## Try it:
The lines wanted run from the first one below through the one with "З старих і займаних". Return them exactly.
──────── Information ────────
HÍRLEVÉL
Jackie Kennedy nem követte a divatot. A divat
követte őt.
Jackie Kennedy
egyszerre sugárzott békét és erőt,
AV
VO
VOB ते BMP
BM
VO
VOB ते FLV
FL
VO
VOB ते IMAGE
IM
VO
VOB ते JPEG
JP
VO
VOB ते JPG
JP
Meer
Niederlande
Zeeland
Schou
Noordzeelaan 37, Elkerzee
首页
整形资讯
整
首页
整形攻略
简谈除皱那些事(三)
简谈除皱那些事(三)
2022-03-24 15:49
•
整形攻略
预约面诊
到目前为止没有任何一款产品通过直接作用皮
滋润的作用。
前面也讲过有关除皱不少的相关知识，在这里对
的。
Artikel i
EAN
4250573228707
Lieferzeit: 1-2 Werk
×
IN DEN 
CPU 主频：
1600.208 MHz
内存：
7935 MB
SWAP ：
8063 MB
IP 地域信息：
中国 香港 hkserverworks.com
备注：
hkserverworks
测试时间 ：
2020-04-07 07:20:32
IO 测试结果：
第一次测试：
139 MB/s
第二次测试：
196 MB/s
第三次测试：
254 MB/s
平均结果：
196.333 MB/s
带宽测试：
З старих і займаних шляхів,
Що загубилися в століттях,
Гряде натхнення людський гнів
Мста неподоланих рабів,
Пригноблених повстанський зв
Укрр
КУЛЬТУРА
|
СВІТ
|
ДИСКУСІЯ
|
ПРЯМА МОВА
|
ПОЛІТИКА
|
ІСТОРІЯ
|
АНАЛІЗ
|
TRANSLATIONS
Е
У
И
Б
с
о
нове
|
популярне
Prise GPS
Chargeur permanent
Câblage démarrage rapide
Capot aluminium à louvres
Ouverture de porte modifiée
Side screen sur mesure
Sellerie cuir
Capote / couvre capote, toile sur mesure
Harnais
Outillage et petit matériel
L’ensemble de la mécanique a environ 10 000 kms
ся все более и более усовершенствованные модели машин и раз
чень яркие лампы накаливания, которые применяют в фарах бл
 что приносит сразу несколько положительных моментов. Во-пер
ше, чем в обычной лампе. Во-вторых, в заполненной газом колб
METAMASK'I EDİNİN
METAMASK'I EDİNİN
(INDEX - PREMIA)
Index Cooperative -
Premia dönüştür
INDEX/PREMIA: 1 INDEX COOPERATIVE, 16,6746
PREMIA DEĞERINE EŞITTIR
────────
## Exercise output:
HÍRLEVÉL
Jackie Kennedy nem követte a divatot. A divat
követte őt.
Jackie Kennedy
egyszerre sugárzott békét és erőt,
AV
VO
VOB ते BMP
BM
VO
VOB ते FLV
FL
VO
VOB ते IMAGE
IM
VO
VOB ते JPEG
JP
VO
VOB ते JPG
JP
Meer
Niederlande
Zeeland
Schou
Noordzeelaan 37, Elkerzee
首页
整形资讯
整
首页
整形攻略
简谈除皱那些事(三)
简谈除皱那些事(三)
2022-03-24 15:49
•
整形攻略
预约面诊
到目前为止没有任何一款产品通过直接作用皮
滋润的作用。
前面也讲过有关除皱不少的相关知识，在这里对
的。
Artikel i
EAN
4250573228707
Lieferzeit: 1-2 Werk
×
IN DEN 
CPU 主频：
1600.208 MHz
内存：
7935 MB
SWAP ：
8063 MB
IP 地域信息：
中国 香港 hkserverworks.com
备注：
hkserverworks
测试时间 ：
2020-04-07 07:20:32
IO 测试结果：
第一次测试：
139 MB/s
第二次测试：
196 MB/s
第三次测试：
254 MB/s
平均结果：
196.333 MB/s
带宽测试：
З старих і займаних шляхів,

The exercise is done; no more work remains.